Il fondatore di Wikileaks è ancora nel mirino degli USA.
Che fine ha fatto Julian Assange? Il fondatore di Wikileaks, autore di importantissime rivelazioni, fuggito dalla Svezia a causa di un’accusa di stupro, fino allo scorso aprile era ospite dell’ambasciata ecuadoregna a Londra, che gli aveva concesso l’asilo politico.
Quando tale concessione è stata revocata, Assange è stato immediatamente arrestato; gli Stati Uniti hanno chiesto l’estradizione perché lo hanno accusato di aver aiutato Chelsea Manning a violare un computer governativo americano nel 2010, ma per ora si trova in prigione nel Regno Unito.
Deve infatti scontare una pena di 50 settimane proprio per essersi rifugiato nell’ambasciata che l’ha ospitato sin dal 2012 mentre si trovare libero su cauzione (per la vicenda del caso di stupro). Trascorso questo periodo potrà forse essere estradato negli USA, dove rischia sino a cinque anni di carcere.
In tutto ciò dove si pone l’accusa di stupro? Semplice: non si pone più. La Svezia ha deciso di ritirarla poiché, considerato il tempo trascorso dai fatti (nove anni), le prove su cui si basa l’accusa – soprattutto la testimonianza della presunta vittima – «si sono indebolite».

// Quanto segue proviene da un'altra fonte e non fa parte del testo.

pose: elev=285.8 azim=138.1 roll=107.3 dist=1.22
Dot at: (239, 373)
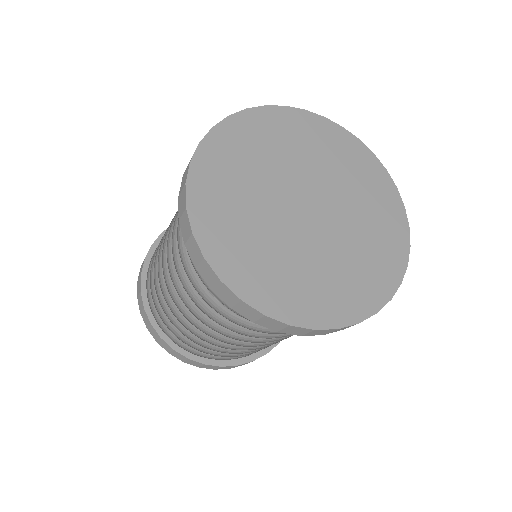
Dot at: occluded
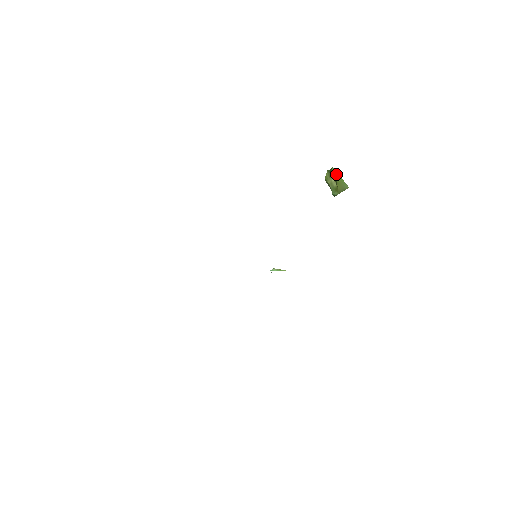
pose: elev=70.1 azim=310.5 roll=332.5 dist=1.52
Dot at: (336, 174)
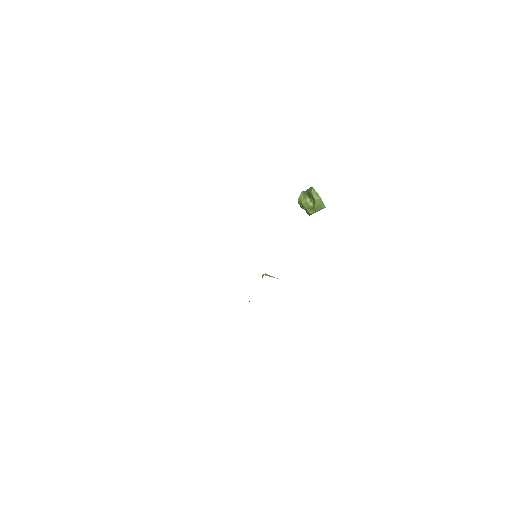
Dot at: (316, 193)
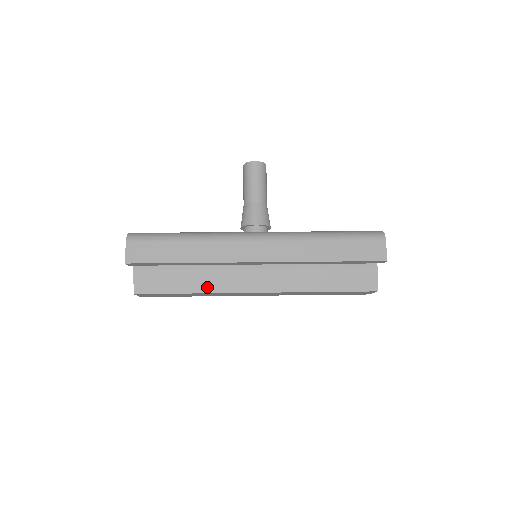
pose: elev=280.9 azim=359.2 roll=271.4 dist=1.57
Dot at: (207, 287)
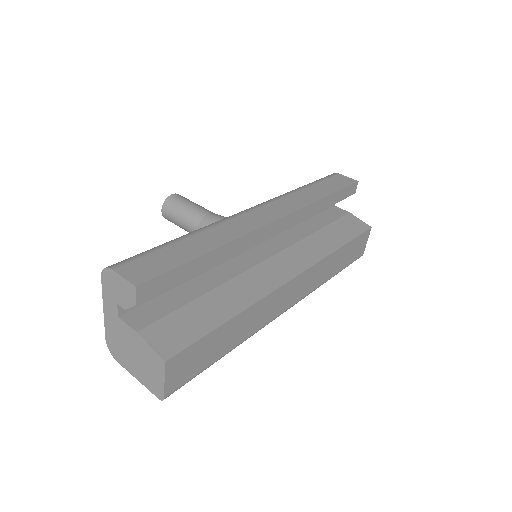
Dot at: (245, 299)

«Voglio sottolineare» – ha spiegato il vice-pubblico ministero che ha comunicato la decisione della giustizia svedese – «che la parte lesa ha fornito una versione degli eventi attendibile e affidabile. Le sue affermazioni sono sempre state coerenti, dettagliate ed esaurienti; tuttavia, la mia valutazione complessiva è che la situazione probatoria sia stata indebolita al punto tale che non ci sono più ragioni di continuare le indagini».
«I ricordi svaniscono per motivi naturali» ha concluso, aggiungendo che sette testimoni sono stati ascoltati prima di decidere di fermare il tutto.
Sul capo di Julian Assange, quindi, peserà per sempre il dubbio se davvero abbia compiuto gli atti di cui è stato accusato o se invece sia davvero innocente.
Dal punto di vista di Wikileaks, ciò significa semplicemente che ora è il momento di «concentrarsi sulla minaccia dalla quale Assange ci ha messi in guardia per cinque anni: l’aggressiva azione penale promossa dagli Stati Uniti e la minaccia che ciò rappresenta per il Primo Emendamento [quello relativo alla libertà di parola, NdR]».